_Tarea 1_: Según el fragmento sobre el régimen de excepción, ¿cuál de los motivos previstos en la Constitución se aplicaría a la situación actual?

_Fragmento dado_:
Estamos claros que dentro de los motivos que nuestra Constitución prevé para su aplicación, el que aplicaría a la actual situación, sería el referido a la existencia de una grave perturbación al orden público; y es que indudablemente, la delincuencia ha llegado al punto de alterar o suplantar de facto, el poder coactivo del uso de la fuerza, la cual se ejerce indiscriminadamente por los grupos delictivos contra la población, y contra la autoridad misma, civil y militar, y contra todo lo que representa el orden institucional, violentando derechos y sembrando terror en general; rompiendo con ello, todo lo que puede entenderse por civilidad y normal convivencia social. Pero qué implicaría entonces la aplicación de dicho Régimen de excepción para la población, es lo medular ahora entender, para luego sostener la conveniencia o no de su aplicación; pues creemos que legalmente las circunstancias están dadas.

_Tarea 2_: Cambia "Type object" por "Tipo de objeto" en todas las filas de datos y vuelve a escribirlas completas, sin tocar nada más.

_Datos para revisar_:
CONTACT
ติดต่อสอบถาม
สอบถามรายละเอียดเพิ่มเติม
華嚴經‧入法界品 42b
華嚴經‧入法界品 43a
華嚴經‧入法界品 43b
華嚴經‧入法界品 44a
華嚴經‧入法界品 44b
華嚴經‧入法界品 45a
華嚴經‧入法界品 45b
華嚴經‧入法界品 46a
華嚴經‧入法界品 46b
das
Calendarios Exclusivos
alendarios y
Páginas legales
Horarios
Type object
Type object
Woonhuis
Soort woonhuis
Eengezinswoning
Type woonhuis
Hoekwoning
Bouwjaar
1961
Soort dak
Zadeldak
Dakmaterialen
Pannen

_Tu respuesta 1_: La existencia de una grave perturbación al orden público.

_Tu respuesta 2_:
CONTACT
ติดต่อสอบถาม
สอบถามรายละเอียดเพิ่มเติม
華嚴經‧入法界品 42b
華嚴經‧入法界品 43a
華嚴經‧入法界品 43b
華嚴經‧入法界品 44a
華嚴經‧入法界品 44b
華嚴經‧入法界品 45a
華嚴經‧入法界品 45b
華嚴經‧入法界品 46a
華嚴經‧入法界品 46b
das
Calendarios Exclusivos
alendarios y
Páginas legales
Horarios
Tipo de objeto
Tipo de objeto
Woonhuis
Soort woonhuis
Eengezinswoning
Type woonhuis
Hoekwoning
Bouwjaar
1961
Soort dak
Zadeldak
Dakmaterialen
Pannen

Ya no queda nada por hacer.